- Genre: Music special
- Presented by: Graham Norton
- Judges: Andrew Lloyd Webber; John Barrowman; Denise Van Outen; Bill Kenwright; Zoe Tyler;
- Country of origin: United Kingdom
- Original language: English
- No. of episodes: 1

Production
- Running time: 60 minutes

Original release
- Network: BBC One
- Release: 24 December 2007

Related
- How Do You Solve A Problem Like Maria? Any Dream Will Do

= When Joseph Met Maria =

Television programme

When Joseph Met Maria was a television Christmas special featuring several 'Maria' and 'Joseph' finalists from Andrew Lloyd Webber's BBC talent searches How Do You Solve A Problem Like Maria? (2006) and Any Dream Will Do (2007), including winners Connie Fisher and Lee Mead. It was aired on BBC One on 24 December 2007 and was presented by Graham Norton.

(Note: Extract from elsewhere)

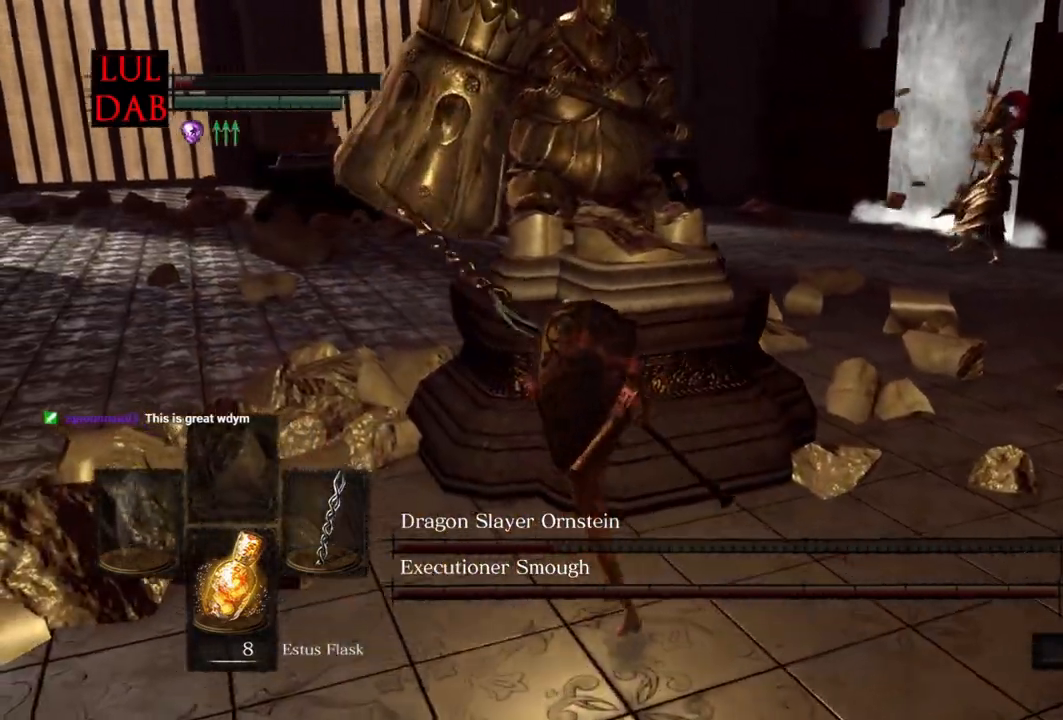
{"dt_ms": 500, "buttons": ["CIRCLE"], "left_stick": "up-right", "events": [[433, "left_stick", "up-right"]]}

When Joseph Met Maria showed what several of the finalists were up to since taking part in the live shows. It also featured several performances from the selected finalists, as well as judges John Barrowman, who performed with the Marias, and Denise Van Outen, who performed with the Josephs. Also present were judges Bill Kenwright and Zoe Tyler.

==Finalists==
The finalists from each series present were:

Marias

| Contestant | Overall position |
|---|---|
| Connie Fisher | 1st |
| Helena Blackman | 2nd |
| Siobhan Dillon | 3rd |
| Aoife Mulholland | 4th |
| Abi Finley | 5th |
| Simona Armstrong | 7th |

Josephs

| Contestant | Overall position |
|---|---|
| Lee Mead | 1st |
| Keith Jack | 2nd |
| Lewis Bradley | 3rd |
| Craig Chalmers | 5th |
| Daniel Boys | 6th |
| Rob McVeigh | 7th |

== Songs ==

| Song | Performed by |
|---|---|
| The Sound of Music/How Do You Solve a Problem Like Maria? | Connie Fisher and the Marias |
| Any Dream Will Do/Go, Go, Go Joseph | Lee Mead and the Josephs |
| Shout | Connie Fisher and the Marias |
| The Boys Are Back in Town | Lee Mead and the Josephs |
| All I Want for Christmas Is You | The Marias |
| Santa Claus is Coming to Town | The Josephs |
| The Perfect Year | Connie Fisher |
| If I Can Dream | Lee Mead |
| Baby, It's Cold Outside | John Barrowman and the Marias |
| Santa Baby | Denise Van Outen and the Josephs |
| All I Ask of You | Connie Fisher and Lee Mead |
| White Christmas | All (including Andrew Lloyd Webber, Zoe Tyler and Bill Kenwright) |

==Kerst Met Joseph en Evita==
A similar special, entitled Kerst Met Joseph en Evita (Christmas with Joseph and Evita) was aired on Christmas Eve 2008, uniting several 'Evita' and 'Joseph' finalists from the Dutch versions, Op zoek naar Evita and Op zoek naar Joseph including winners Brigitte Heitzer and Freek Bartels.